Dünyanın birçok yerinde gizemli taşlar mevcut. İstanbul’ da da bu türden gizemini koruyan çok sayıda dikili taş var. Araştırmacı Namık Talat Güraslan, parapsikolojinin ve spiritolojinin verileri ile bu konuya yaklaşım getirilebileceğini iddia ediyor.
İSTANBUL’DA BİRÇOK dikili taş bulunduğu ve bunların bir kısmının da zamanla yıkıldığı bilinmektedir. Evliya Çelebi de İstanbul’un her türlü felaket ve dertten korunması için, kentin değişik yerlerine, değişik tılsım mahiyetinde taşların dikilmiş olduğundan bahseder.
Sultanahmet Meydanı’nın dikili taşları ile bir odak oluşturması söz konusudur. Bizans döneminde Konstantin formu olarak adlandırılan bu alan, Osmanlı döneminde At Meydanı adını almıştır. Bu gravür, 19. yüzyılda Thomas Allom tarafından yapılmıştır.
Evliya Çelebi’nin tılsım dedikleri, psikotronik mahiyette işlev gören ve üzerinde odaklanan veya depolanan tesirleri yaymak suretiyle, hedef alınan her ne ise, onu istenilen yönde etkileyen çeşitli objelerdir. Çelebi, bu psikotronik objeleri ya da tılsımları şöyle sıralar:
Arkadyüs Sütunu ve tılsımı
Avratpazarı’nda, bin parça beyaz mermerden yapılmış olan, minare gibi içi boş, merdivenli yüksek bir direk ve bu direğin tepesinde tek parça beyaz mermerden bir heykel vardı. Heykel yılda bir kez değişik mahiyette bir ses çıkarır, çevredeki bütün kuşlar heykelin etrafında dönmeye başlar ve bunların binlercesi yere düşünce, halk da kuşları toplayıp yerlerdi. Söz konusu direk, eski adıyla Arkadyüs Forumu’ndaki Arkadiüs Sütunu’dur. Asıl yüksekliğinin 40 metre kadar olduğu söylenen sütunun büyük bir kısmı depremler ve yangınlar sonucunda yıkılmış, geriye 6 metrelik bir kaidesi ile tepesinden bir parça kalmıştır.
Abide, bugün Cerrahpaşa’da Avratpazarı’ ndaki evler arasına sıkışıp kalmıştır.

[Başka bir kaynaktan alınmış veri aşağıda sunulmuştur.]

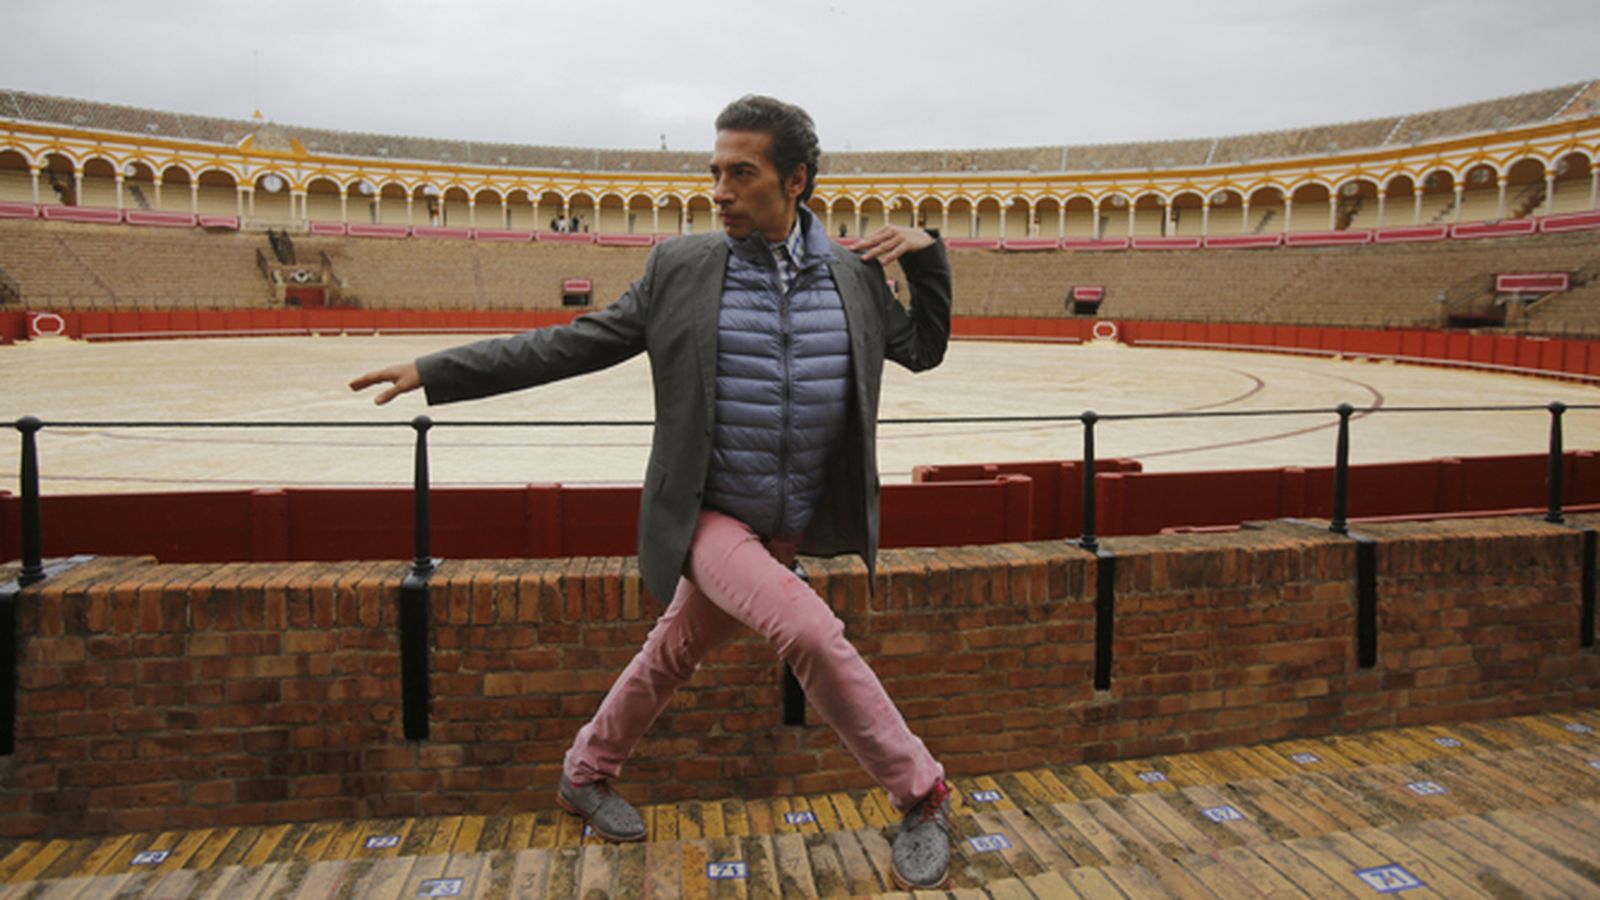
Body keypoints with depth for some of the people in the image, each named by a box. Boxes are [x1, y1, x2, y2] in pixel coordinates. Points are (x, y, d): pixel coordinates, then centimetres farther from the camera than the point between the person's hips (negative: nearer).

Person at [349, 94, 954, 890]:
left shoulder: (855, 276, -1)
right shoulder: (682, 267, -7)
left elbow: (923, 347, 12)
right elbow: (573, 345, -2)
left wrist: (925, 254, -6)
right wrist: (435, 372, -3)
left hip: (788, 528, 4)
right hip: (709, 520, -3)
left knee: (673, 654, 17)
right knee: (811, 631, -23)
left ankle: (585, 777, 42)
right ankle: (921, 793, -2)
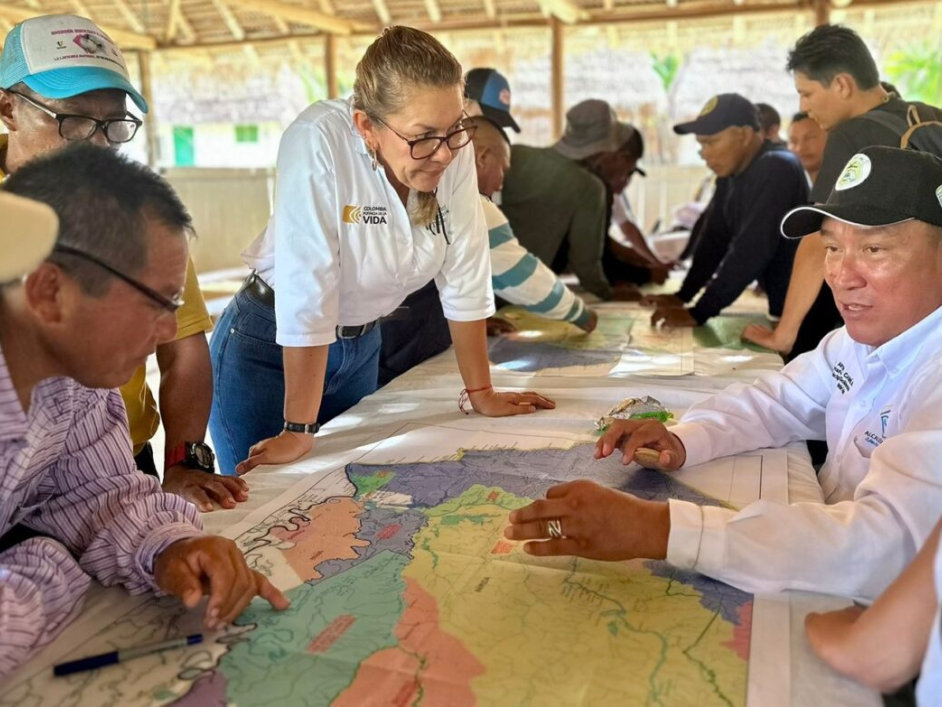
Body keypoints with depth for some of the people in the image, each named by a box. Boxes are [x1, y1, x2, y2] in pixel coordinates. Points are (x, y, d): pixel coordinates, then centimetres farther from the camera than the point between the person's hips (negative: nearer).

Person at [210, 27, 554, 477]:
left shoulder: (453, 151, -14)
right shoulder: (320, 140, -28)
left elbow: (464, 277, -8)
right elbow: (306, 288, -29)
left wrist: (481, 393, -3)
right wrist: (299, 430, -26)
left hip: (362, 346, 5)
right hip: (272, 348, -4)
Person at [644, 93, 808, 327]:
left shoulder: (775, 171, -23)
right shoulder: (730, 172, 5)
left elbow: (751, 251, -29)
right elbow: (714, 237, 9)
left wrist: (698, 313, -29)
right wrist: (682, 296, 2)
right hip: (782, 302, 8)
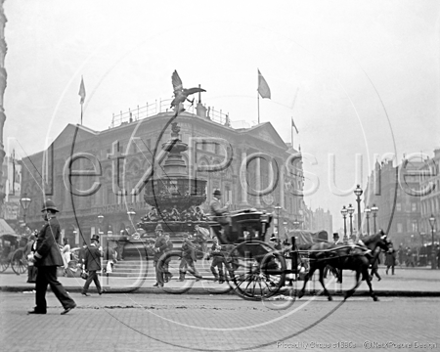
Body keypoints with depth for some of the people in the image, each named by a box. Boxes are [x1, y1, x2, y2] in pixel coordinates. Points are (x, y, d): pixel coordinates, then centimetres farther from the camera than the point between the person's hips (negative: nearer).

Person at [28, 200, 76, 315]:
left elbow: (48, 242, -21)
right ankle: (40, 308, 17)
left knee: (53, 282, -9)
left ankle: (68, 303, -8)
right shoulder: (51, 223, 19)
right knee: (40, 284, 12)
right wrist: (38, 256, 17)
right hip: (45, 260, 11)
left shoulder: (52, 223, -14)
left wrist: (37, 255, -16)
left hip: (48, 259, -11)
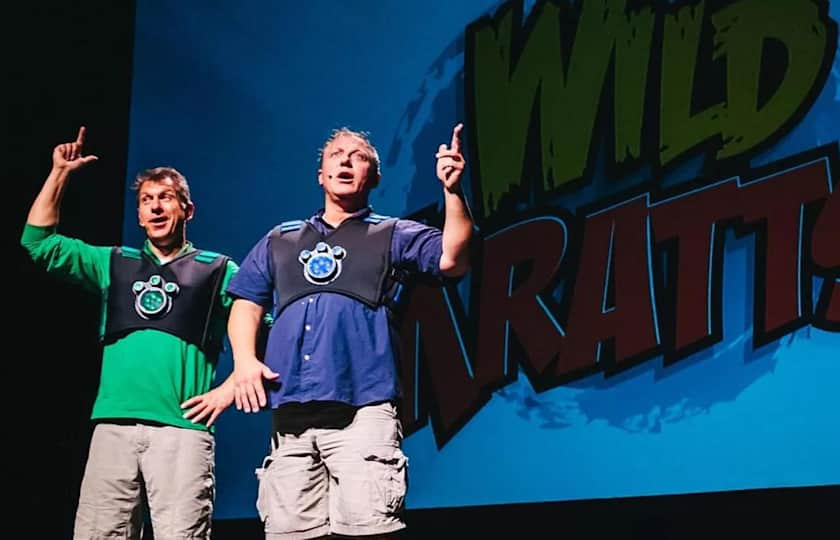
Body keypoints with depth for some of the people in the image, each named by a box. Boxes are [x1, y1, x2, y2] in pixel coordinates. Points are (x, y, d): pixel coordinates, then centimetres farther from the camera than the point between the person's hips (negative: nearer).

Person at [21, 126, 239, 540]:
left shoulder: (218, 271, 11)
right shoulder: (114, 265, 21)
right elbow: (38, 242, 17)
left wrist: (230, 388, -3)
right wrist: (60, 173, 13)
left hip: (182, 428, -3)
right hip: (113, 426, 3)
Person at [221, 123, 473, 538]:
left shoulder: (394, 236, 14)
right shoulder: (280, 241, 25)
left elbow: (453, 260, -2)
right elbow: (248, 302, 23)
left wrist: (452, 190, -15)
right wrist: (245, 359, 4)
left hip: (362, 410, -4)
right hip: (290, 414, 4)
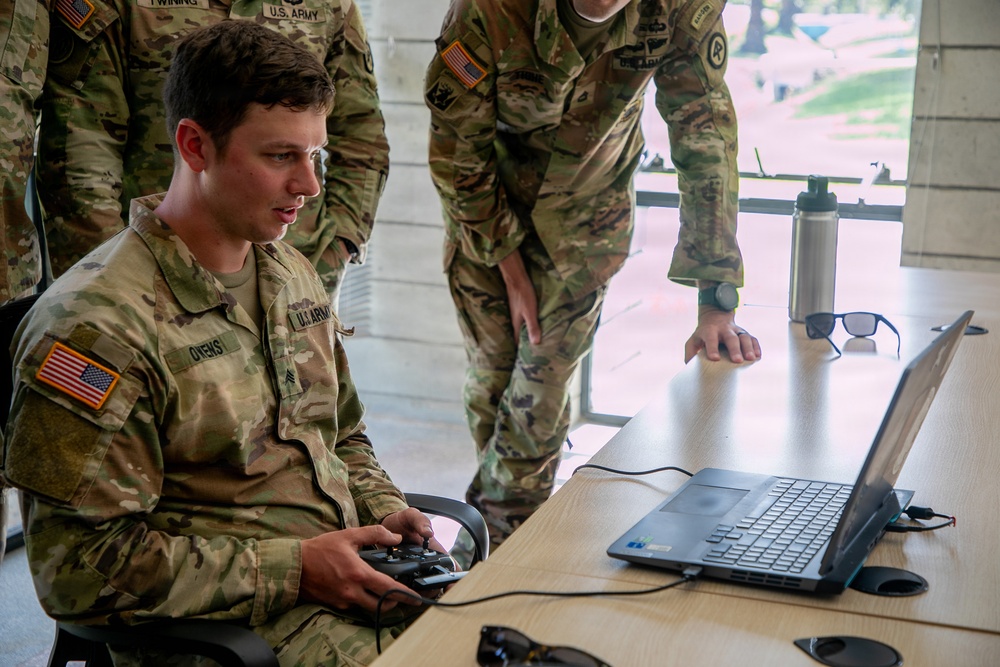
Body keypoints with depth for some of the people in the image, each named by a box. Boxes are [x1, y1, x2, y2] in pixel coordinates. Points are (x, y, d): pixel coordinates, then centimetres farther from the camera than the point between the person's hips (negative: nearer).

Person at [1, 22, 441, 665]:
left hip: (348, 581, 8)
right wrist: (294, 568, -17)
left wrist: (386, 511, 3)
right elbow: (81, 567, -16)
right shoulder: (97, 325, -16)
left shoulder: (295, 274, 12)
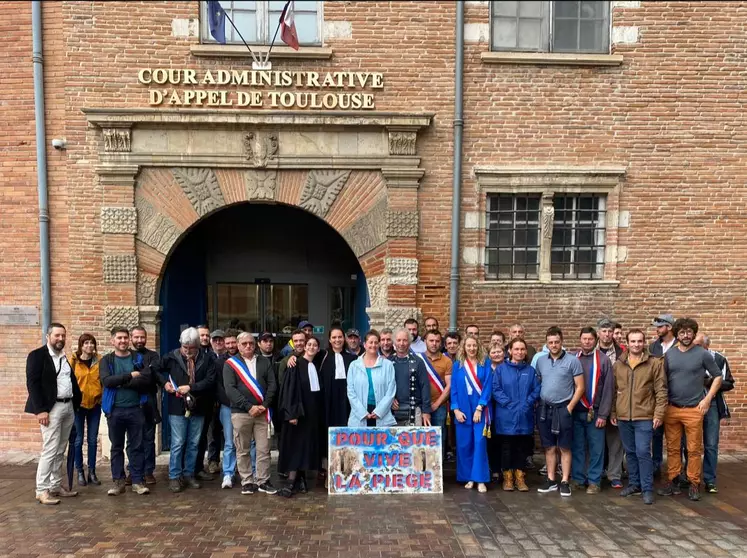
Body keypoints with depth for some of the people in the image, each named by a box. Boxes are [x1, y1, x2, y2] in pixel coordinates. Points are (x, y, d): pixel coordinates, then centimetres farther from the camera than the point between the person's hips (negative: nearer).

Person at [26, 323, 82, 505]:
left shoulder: (65, 357, 15)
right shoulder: (37, 355, -5)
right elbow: (32, 383, -12)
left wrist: (76, 403, 5)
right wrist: (40, 409, -19)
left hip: (68, 407, 7)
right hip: (51, 408, -7)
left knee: (60, 451, 11)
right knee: (50, 450, -8)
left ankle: (56, 486, 19)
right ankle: (42, 490, 0)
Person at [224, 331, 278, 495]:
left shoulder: (264, 362, 10)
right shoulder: (231, 364, 1)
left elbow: (272, 385, 5)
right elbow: (230, 389, -9)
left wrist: (264, 405, -9)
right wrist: (249, 407, -15)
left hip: (262, 412, 2)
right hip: (241, 413, -2)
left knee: (263, 449, 3)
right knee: (243, 450, 6)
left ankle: (263, 481, 13)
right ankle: (247, 482, 17)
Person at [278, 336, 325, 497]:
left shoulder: (316, 366, 12)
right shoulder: (296, 364, -8)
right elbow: (290, 389, -14)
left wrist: (320, 412, 7)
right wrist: (292, 413, -21)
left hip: (313, 411, 6)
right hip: (299, 410, -6)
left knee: (308, 445, 8)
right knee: (296, 446, -7)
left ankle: (300, 479, 14)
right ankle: (291, 482, -7)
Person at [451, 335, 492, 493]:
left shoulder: (485, 365, 1)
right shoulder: (458, 366, 5)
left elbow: (487, 388, -4)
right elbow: (454, 389, 4)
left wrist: (479, 408, -13)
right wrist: (456, 409, -6)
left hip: (480, 409, -2)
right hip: (463, 410, 2)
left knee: (480, 443, -6)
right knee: (464, 444, 5)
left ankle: (480, 479, 0)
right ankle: (468, 478, 16)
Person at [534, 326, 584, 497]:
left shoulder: (572, 360, -7)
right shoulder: (540, 360, 5)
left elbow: (580, 387, -6)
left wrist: (569, 407, -9)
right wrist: (537, 403, 4)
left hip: (563, 409, -4)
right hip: (545, 408, 4)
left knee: (565, 447, 4)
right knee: (549, 447, 11)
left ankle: (565, 482, 13)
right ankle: (551, 480, 20)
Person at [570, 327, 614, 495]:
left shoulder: (603, 360, -4)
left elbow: (608, 388, -5)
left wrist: (603, 414, -9)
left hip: (595, 413, -2)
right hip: (575, 412, 2)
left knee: (596, 448, 6)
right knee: (577, 447, 10)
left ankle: (594, 481, 16)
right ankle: (577, 479, 20)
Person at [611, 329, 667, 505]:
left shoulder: (654, 363, -4)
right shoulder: (618, 364, 7)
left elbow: (661, 391, -4)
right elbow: (614, 391, 11)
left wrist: (659, 414, -9)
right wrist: (613, 412, 10)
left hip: (644, 417, -4)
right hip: (623, 417, 4)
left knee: (643, 452, -4)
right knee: (630, 453, 14)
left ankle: (647, 489, 8)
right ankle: (634, 483, 27)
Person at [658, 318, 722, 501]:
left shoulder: (703, 354, -3)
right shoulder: (669, 354, 4)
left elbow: (717, 377, 4)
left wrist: (707, 399, -5)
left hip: (694, 410, -2)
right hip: (671, 409, 3)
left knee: (694, 450, 3)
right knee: (672, 448, 8)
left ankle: (694, 485, 15)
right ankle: (673, 482, 18)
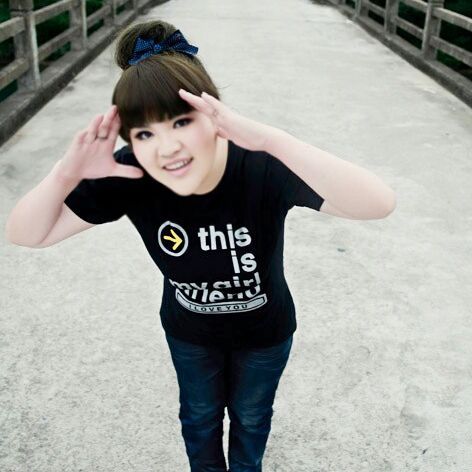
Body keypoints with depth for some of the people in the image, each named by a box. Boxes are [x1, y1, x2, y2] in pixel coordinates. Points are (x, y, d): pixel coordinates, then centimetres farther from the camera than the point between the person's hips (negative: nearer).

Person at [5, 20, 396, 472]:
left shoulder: (263, 166, -38)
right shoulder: (130, 177, -29)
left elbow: (380, 203, -51)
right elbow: (24, 235, -22)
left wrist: (270, 139, -60)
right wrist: (66, 175, -43)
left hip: (264, 332, -1)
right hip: (188, 332, 2)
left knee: (251, 415, 28)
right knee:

Çemberlitaş’ın bir diğer gizemi
Tavukpazarı’ndaki, kırmızı renkli som mermerden yapılma yuvarlak bir sütun, bugünkü adıyla Çemberlitaş, sığırcık kuşlarının çevresinde toplandıkları, uzak diyarlardan getirdikleri zeytin dalları ve zeytinlerini bıraktıkları bir taş olarak anlatılır. Bu zeytinleri yiyen rahiplerin açlıklarını giderdiklerinden de söz edilir.
Bekâretini yitiren kızları bildiriyordu…
Eskiden bir evin bahçesi içinde bulunan Fatih’teki Kıztaşı, 1908 yangınından sonra bir meydan ortasında bırakılmıştı. Yüksek bir kaide üzerinde yer alan, beyaz mermerden yapılma bir taştı. Büyük Posantin’in kızının lahti de burada dururdu. Ölünün karınca ve yılandan zarar görmesini engellerdi. Bu taş, günümüzde Kıztaşı adıyla bilinen ünlü Marsi-yanus Sütunu’dur. Yüksekliği 10 metreyi bulan bu sütunun üzerindeki heykelin, önünden geçen genç kızlardan bekâretini yitirmiş olanları haber verdiği ve bu yüzden kırdırıldığı söylenir.